Like most parents, helpful in nature, his father put his wisdom to use on set, collaborating alongside his son and the writers to make sure Jonathan’s on-screen persona felt realistic. Likewise, Daviss had honest conversations with E. Roger Mitchell, who plays his father, Heyward in the hit series. The father-son-duo knew exactly what the directors wanted from these bonding moments. With receptive writers, the authenticity portrayed on-screen steered away from the caricatural portrayal of Black fathers in Hollywood such as, “The angry Black dad” which Heyward could have easily been boxed into. In Episode 8, when Pope reached his breaking point and fought with Heyward, Jonathan recalls how you can see the love in their damaged relationship. “In the way that Heyward’s heart broke, that made Pope's heartbreak too. It was all very organic,” he said. And exactly what the writers were aiming for.
Much like how Jonathan hopes viewers can see themselves in Pope, he thinks the heart of Hollywood is that people want to see themselves portrayed in characters. However, crediting his industry, he says, “I definitely think Hollywood is one of the most accepting and willing industries to change.” This opinion is visible with the way Jonathan views actor, rapper, singer, and content creator, Donald Glover. “He's everything I wanted to be,” admits Daviss. “He completely changed my idea of what I thought I could be as an actor. I saw somebody who was like me in a lot of ways because he embraces his nerdiness and his black culture at the same time.”

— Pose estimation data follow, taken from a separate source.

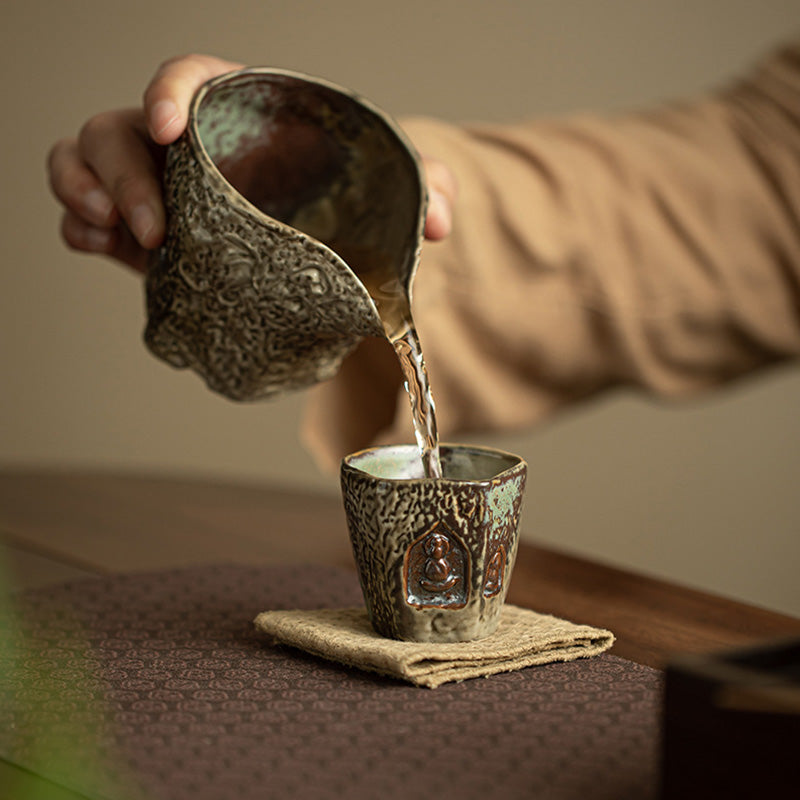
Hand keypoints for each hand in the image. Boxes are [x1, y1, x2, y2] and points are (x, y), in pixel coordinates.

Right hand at [47, 54, 456, 273]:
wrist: (308, 242)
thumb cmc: (336, 200)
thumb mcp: (380, 191)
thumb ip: (420, 191)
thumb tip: (440, 220)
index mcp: (239, 116)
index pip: (192, 77)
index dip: (170, 89)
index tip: (169, 125)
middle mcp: (188, 144)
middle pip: (125, 127)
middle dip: (125, 173)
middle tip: (155, 231)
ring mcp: (156, 182)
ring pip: (90, 157)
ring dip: (87, 191)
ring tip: (112, 234)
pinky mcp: (138, 222)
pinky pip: (83, 207)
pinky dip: (77, 222)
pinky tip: (96, 244)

Grateful with the success of Outer Banks, his character, and the space he has created for authentic representation on screen, Jonathan’s heart remains heavy when thinking about the progress yet to be made for the Black community. Cognizant to the effects of systematic racism his whole life, especially growing up in the deep South, the recent public murder of George Floyd hit extremely close to home. “George Floyd is actually from where I'm from.” Pausing for a brief moment, he continues, “His funeral was held at a church that I have been to many times.”

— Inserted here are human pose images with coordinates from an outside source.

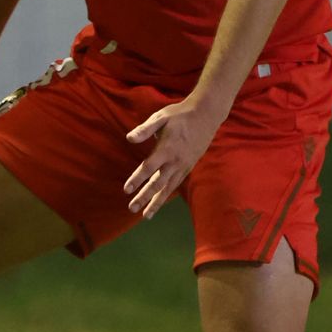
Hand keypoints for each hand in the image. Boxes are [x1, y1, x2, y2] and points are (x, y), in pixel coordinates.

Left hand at [123, 96, 227, 218]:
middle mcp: (175, 161)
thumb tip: (129, 138)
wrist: (206, 116)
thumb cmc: (180, 115)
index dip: (137, 179)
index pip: (148, 167)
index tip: (126, 190)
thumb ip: (145, 129)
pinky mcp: (188, 167)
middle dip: (144, 197)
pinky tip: (159, 202)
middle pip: (157, 183)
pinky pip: (176, 184)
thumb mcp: (161, 117)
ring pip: (168, 188)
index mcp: (166, 148)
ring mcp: (183, 166)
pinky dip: (167, 195)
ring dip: (156, 202)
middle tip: (132, 208)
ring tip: (146, 215)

As a Black man, the idea of Jonathan living his life without being judged, or prosecuted by the people who are supposed to be protecting him has never quite been the reality. “My dad told me, once you're 14-years-old, [the police] will think you're a man and will kill you,” he said sternly. “All black kids, all young black men, and women live with that.”
That fear of running into the police atop of the added pressure Black people already experience is exemplified through his character in Outer Banks. Jonathan points out, “If you take the fear of the police out of the Black man, it allows them to live their lives in such an easier fashion... To where they are not constantly looking over their shoulder.”

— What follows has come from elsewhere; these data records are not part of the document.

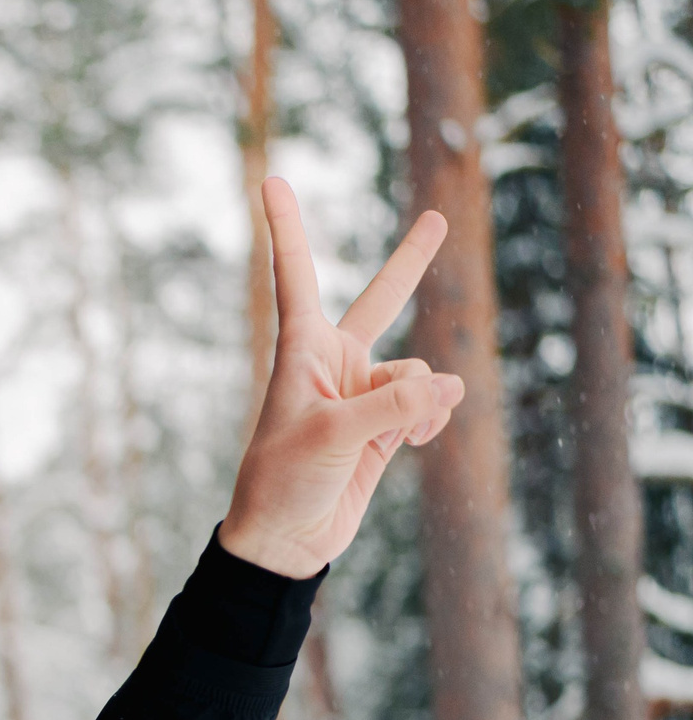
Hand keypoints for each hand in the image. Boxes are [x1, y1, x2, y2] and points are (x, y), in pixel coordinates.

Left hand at [219, 179, 466, 578]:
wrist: (284, 540)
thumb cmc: (283, 482)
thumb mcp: (333, 438)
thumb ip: (393, 406)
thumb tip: (450, 385)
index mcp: (300, 350)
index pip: (296, 275)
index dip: (288, 227)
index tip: (270, 178)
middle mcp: (333, 362)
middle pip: (382, 300)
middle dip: (412, 263)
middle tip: (439, 217)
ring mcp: (364, 392)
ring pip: (420, 374)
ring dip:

With unconditional support and family to keep him grounded, Jonathan was raised with great morals. His late Aunt Jewel, an activist, instilled in Daviss the significance of voting from a young age. Feeling her spirit as Jonathan now attends protests in 2020, he tells VMAN, “She passed away before any of the big stuff happened with acting, but she was one of my biggest supporters.” After being taught “about the world,” his family also taught Daviss how to continue being a loving and caring person at the end of the day. Putting out a call-to-action to fans, Jonathan hopes people keep fighting for racial equality, continue to push elected officials for police reform, and educate themselves on who to vote for, and while doing so, move with love.